The required output is the line that contains "679 384 17.39" through the last line of the data, retyped verbatim and with nothing added.

### Raw data
* * * * * * *
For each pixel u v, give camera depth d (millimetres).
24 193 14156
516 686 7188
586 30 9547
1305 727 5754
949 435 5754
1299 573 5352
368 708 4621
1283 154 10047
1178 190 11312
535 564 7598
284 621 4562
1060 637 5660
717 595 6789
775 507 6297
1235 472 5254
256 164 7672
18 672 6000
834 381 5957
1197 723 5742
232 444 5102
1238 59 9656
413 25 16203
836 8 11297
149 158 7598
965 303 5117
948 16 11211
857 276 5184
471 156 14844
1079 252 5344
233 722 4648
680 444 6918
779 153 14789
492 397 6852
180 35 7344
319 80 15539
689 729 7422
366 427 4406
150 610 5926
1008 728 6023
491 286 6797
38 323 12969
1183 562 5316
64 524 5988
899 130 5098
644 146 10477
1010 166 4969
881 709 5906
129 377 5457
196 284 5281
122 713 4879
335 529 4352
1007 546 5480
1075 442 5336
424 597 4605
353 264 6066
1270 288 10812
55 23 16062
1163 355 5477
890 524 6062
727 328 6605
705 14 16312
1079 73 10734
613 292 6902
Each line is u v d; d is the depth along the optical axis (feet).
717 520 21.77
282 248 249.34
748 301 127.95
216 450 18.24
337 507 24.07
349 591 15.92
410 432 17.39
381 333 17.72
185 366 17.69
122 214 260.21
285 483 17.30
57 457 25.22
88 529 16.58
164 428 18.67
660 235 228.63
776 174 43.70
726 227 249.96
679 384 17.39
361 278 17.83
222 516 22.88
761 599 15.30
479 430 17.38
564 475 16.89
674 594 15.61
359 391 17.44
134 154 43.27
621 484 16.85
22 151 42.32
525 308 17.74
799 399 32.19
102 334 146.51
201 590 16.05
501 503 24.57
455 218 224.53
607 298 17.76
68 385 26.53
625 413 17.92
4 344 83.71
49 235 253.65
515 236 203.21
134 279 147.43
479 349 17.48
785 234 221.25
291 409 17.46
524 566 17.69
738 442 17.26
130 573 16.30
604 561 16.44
* * * * * * *
### Answer section
679 384 17.39
361 278 17.83
222 516 22.88
761 599 15.30
479 430 17.38
564 475 16.89
674 594 15.61
359 391 17.44
134 154 43.27
621 484 16.85
22 151 42.32
525 308 17.74
799 399 32.19
102 334 146.51
201 590 16.05
501 503 24.57
455 218 224.53
607 298 17.76
68 385 26.53
625 413 17.92
4 344 83.71
49 235 253.65
515 236 203.21
134 279 147.43
479 349 17.48
785 234 221.25
291 409 17.46
524 566 17.69
738 442 17.26
130 573 16.30
604 561 16.44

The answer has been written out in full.